| Texte de lecture |
· · · ·

Les forfaits fixes sont ainsi améliorés, les tâches répétitives sont épargnées au personnel plus expérimenté et les heures facturables ne sont plus d’actualité ! Ces changements peuvent s’appliquer de manière égale aux équipes juridiques internes qui sont généralement très sollicitées, notamment suite à l’augmentation des obligations réglementaires des dix dernières années.
Les questions simples sont désormais traitées rapidement et les avocats internes peuvent se concentrer sur des affaires plus complexes et donc plus rentables.Pour la plupart des avocats travaillant en interne dans des entreprises, la réponse de la direction est toutefois que le droit n’est pas une priorité. En l’absence de ressources appropriées pour la recherche et le développement, de plus en plus d’équipes juridiques internes d’avant-garde travaillent en partenariat avec des cabinets juridiques pour développer des technologies d’IA et appliquer les enseignements de leurs pratiques quotidiennes.
Il existe davantage d’opportunités de mettre en place des plateformes partagées pour mieux intégrer le travail des conseillers juridiques internes et externes.
L’IA offre la possibilité de saisir des données importantes, d’analyser les opérations de l’entreprise, et d’identifier ses faiblesses éventuelles. L’IA pourrait par exemple traiter les revendications du personnel et indiquer un problème de discrimination dans certains domaines.
Ceci permettrait aussi aux services juridiques de résoudre des problèmes jusqu’alors non traités. L’IA a déjà un impact dans l’analyse d’anciennes affaires, de décisions de tribunaux et de modes de travail. Elle offre une orientation pour les affaires en cours et à venir.
En octobre 2017, un concours mettant à l’épreuve l’IA et des avocats fut remporté par l’IA. Les avocats en question disposaient d’une semaine pour prédire si une série de demandes de remboursement d’assurance-mensualités seraient acceptées ou rejetées par le médiateur financier. Le taux de réussite des avocats fut de 62,3 % tandis que celui de CaseCrunch, une machine à l’intelligence artificielle, atteignit 86,6 %.
La création d’un algorithme aux États-Unis pour prédire les décisions de la Cour suprême confirme la place qu’occupe désormais l’IA dans le domaine juridique.
En admettant que l’IA devienne un élément intégral du traitement des affaires juridiques, comment les cabinets et les entreprises pourraient-ils déployer efficacement cette technologie ? Le danger est qu’elle soit traitée comme une panacée ou une poudre magique qui offre immédiatement le résultat escompté.

· · · ·

| Actions requises |
1. Modifiez un passage du texte de lecture : reprenez-le à partir des mots « Ceci permettrait aussi » jusqu'aux mots « le domaine juridique. » inclus, en remplaçant « concours » par « défi ».
2. Dans le texte de lecture, comment réécrire plus brièvement le paragraphe qui commence par « En octobre 2017, un concours » tout en gardant ses faits principaux ?

· · · ·

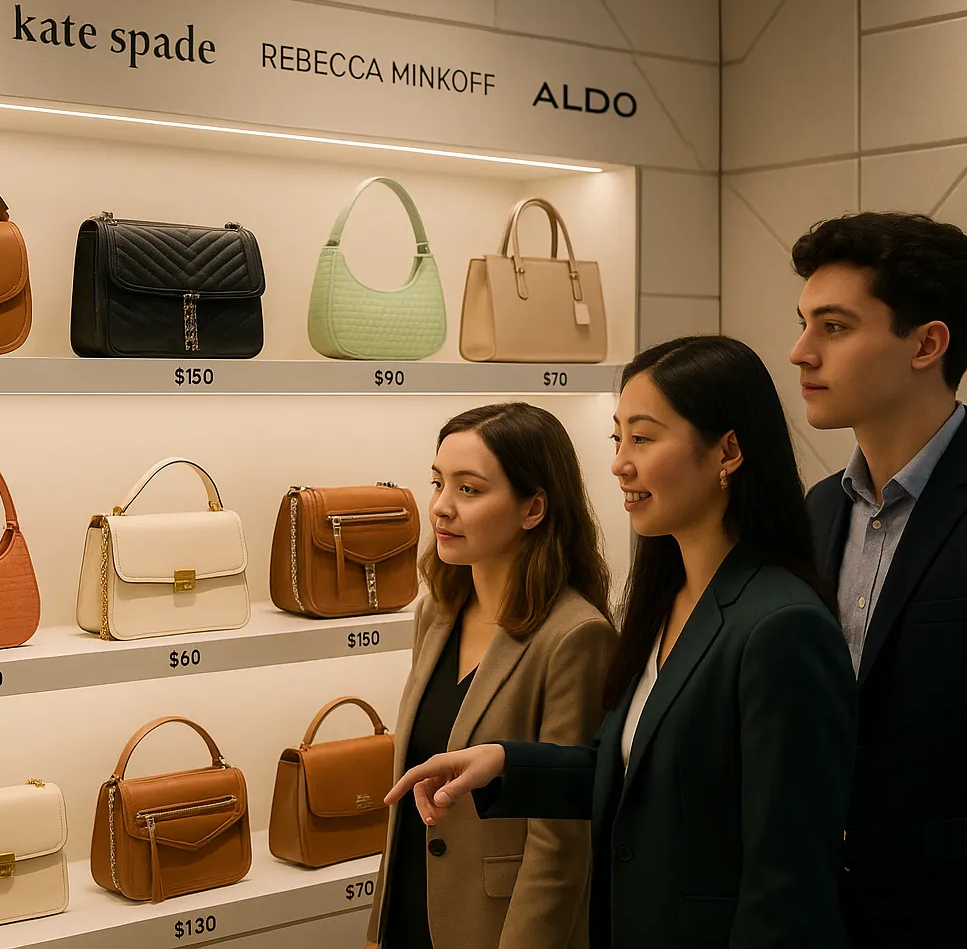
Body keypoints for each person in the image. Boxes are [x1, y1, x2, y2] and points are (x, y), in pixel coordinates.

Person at [384, 335, 856, 949]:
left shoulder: (781, 625)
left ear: (728, 451)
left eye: (643, 437)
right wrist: (506, 762)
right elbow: (630, 780)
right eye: (617, 438)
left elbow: (786, 880)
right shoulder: (664, 603)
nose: (618, 464)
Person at [789, 212, 967, 947]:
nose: (801, 352)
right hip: (817, 911)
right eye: (804, 324)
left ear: (928, 343)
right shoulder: (818, 511)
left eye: (835, 328)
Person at [366, 402, 617, 949]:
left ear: (534, 508)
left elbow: (561, 841)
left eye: (470, 490)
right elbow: (410, 786)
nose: (440, 508)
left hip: (496, 928)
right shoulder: (437, 613)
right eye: (438, 483)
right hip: (412, 914)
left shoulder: (574, 636)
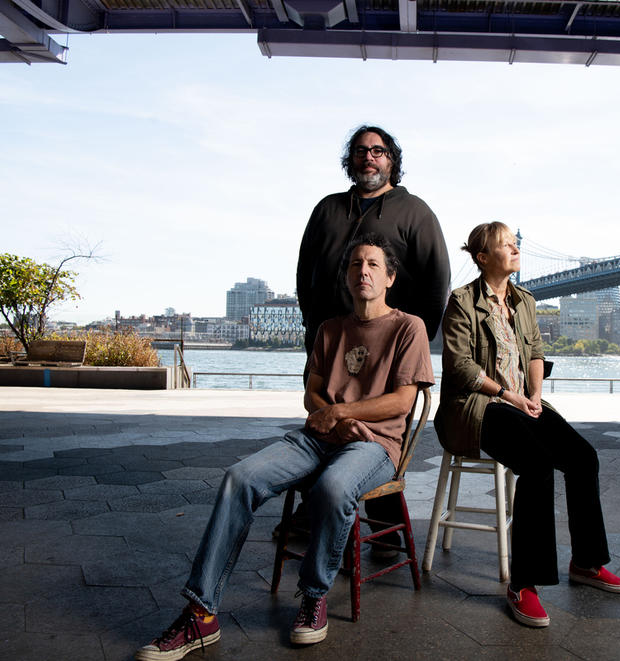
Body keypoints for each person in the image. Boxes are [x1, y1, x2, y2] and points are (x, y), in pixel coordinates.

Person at [135, 234, 434, 660]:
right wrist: (331, 417)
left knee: (332, 489)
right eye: (354, 264)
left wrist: (345, 416)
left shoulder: (409, 327)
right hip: (317, 437)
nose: (361, 271)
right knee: (239, 478)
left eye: (371, 264)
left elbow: (403, 401)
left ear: (389, 276)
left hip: (374, 445)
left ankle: (314, 597)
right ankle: (201, 614)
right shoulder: (331, 329)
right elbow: (312, 396)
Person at [434, 221, 620, 630]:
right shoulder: (462, 301)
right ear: (483, 257)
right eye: (505, 244)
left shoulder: (525, 300)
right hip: (476, 406)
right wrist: (509, 395)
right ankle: (523, 584)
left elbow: (536, 352)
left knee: (582, 457)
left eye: (514, 242)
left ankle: (587, 563)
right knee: (538, 466)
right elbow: (459, 366)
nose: (515, 247)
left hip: (523, 403)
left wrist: (535, 396)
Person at [294, 125, 450, 551]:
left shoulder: (415, 211)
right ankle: (315, 515)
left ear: (391, 160)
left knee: (375, 430)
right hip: (330, 342)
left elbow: (438, 282)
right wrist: (314, 329)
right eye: (361, 151)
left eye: (378, 151)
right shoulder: (327, 209)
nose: (369, 158)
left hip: (389, 348)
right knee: (325, 423)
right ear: (351, 159)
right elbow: (305, 272)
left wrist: (410, 342)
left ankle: (377, 529)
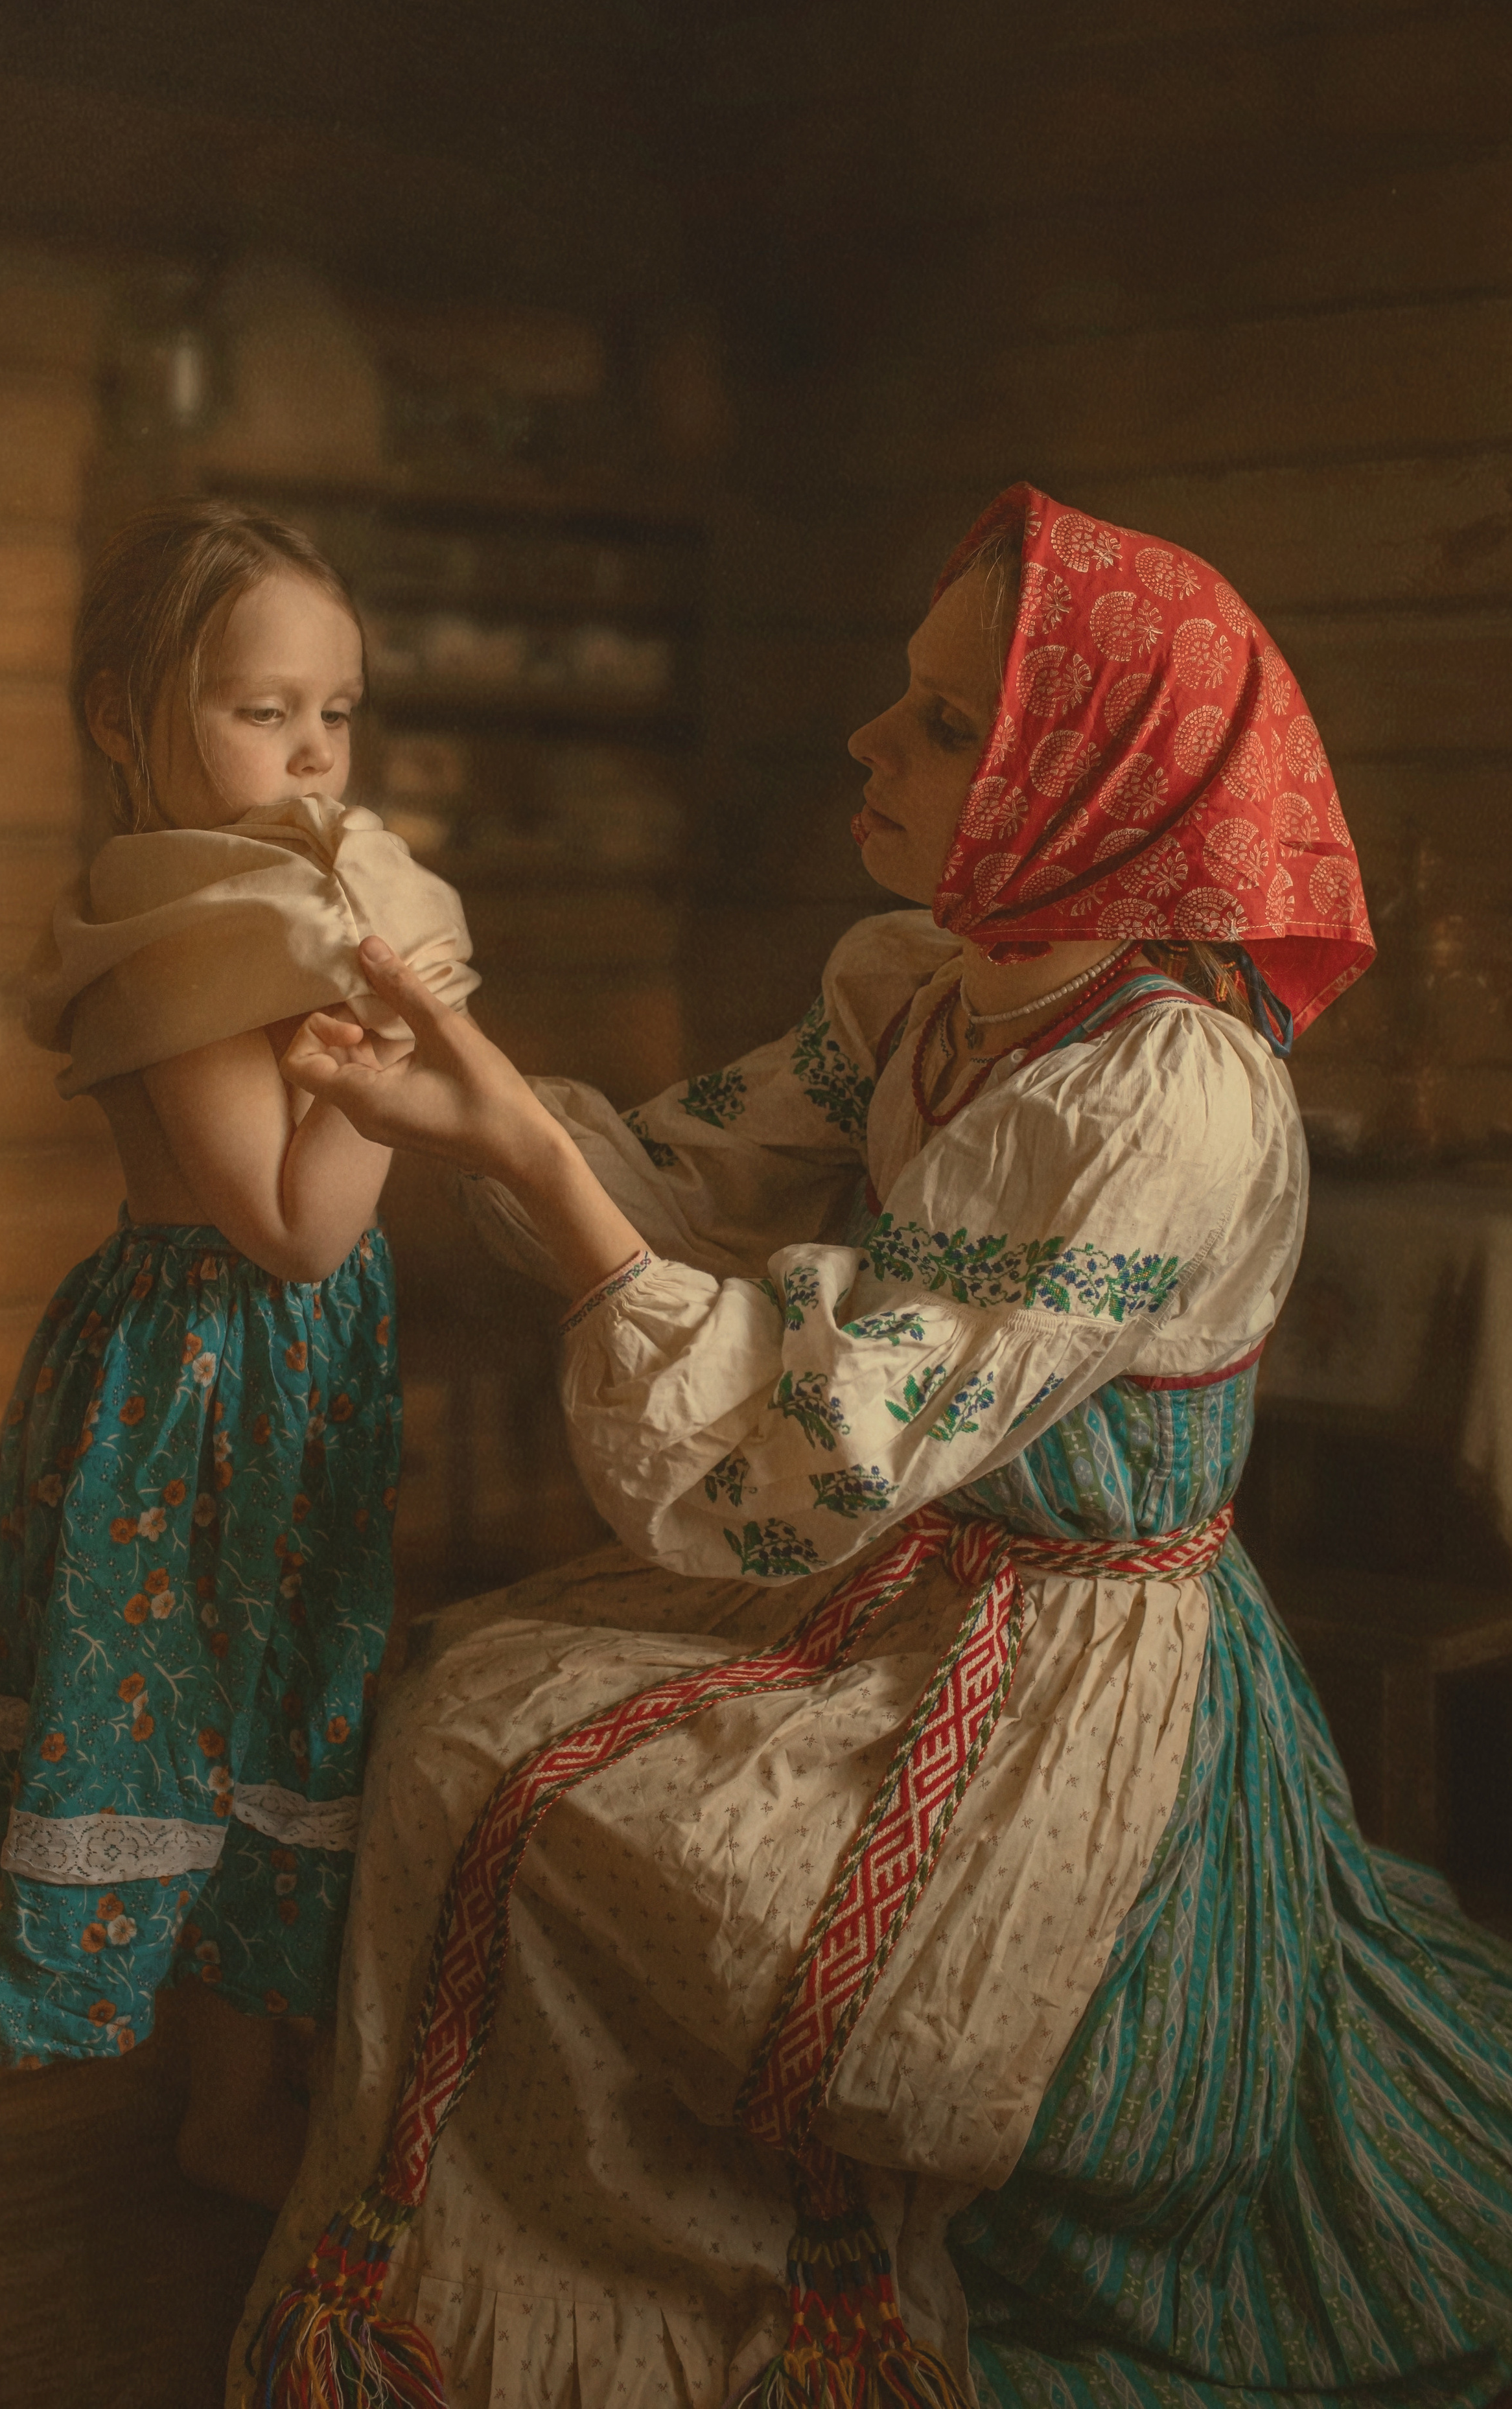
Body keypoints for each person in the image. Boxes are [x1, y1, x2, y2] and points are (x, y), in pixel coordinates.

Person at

· · · ·

| Solutions par tâche |
1.
Ceci permettrait aussi aux services juridiques de résoudre des problèmes jusqu’alors non traités. L’IA a déjà un impact dans l’analyse d’anciennes affaires, de décisions de tribunaux et de modes de travail. Elle offre une orientation pour les affaires en cours et à venir.
En octobre 2017, un défi mettant à l’épreuve l’IA et des avocats fut remporté par l’IA. Les avocats en question disposaient d’une semaine pour prédire si une série de demandes de remboursement d’assurance-mensualités seraient acceptées ou rejetées par le médiateur financier. Le taux de réussite des avocats fut de 62,3 % tandis que celui de CaseCrunch, une machine à l’intelligence artificielle, atteignit 86,6 %.
La création d’un algorithme aux États-Unis pour prédire les décisions de la Cour suprême confirme la place qu’occupe désormais l’IA dans le domaine juridique.

2. En octobre 2017, l'IA CaseCrunch a battu des avocats lors d'un concours. Ils devaient prédire, en une semaine, si des demandes de remboursement d'assurance-mensualités seraient acceptées ou rejetées par le médiateur financier. Les avocats ont atteint 62,3 % de réussite, contre 86,6 % pour CaseCrunch.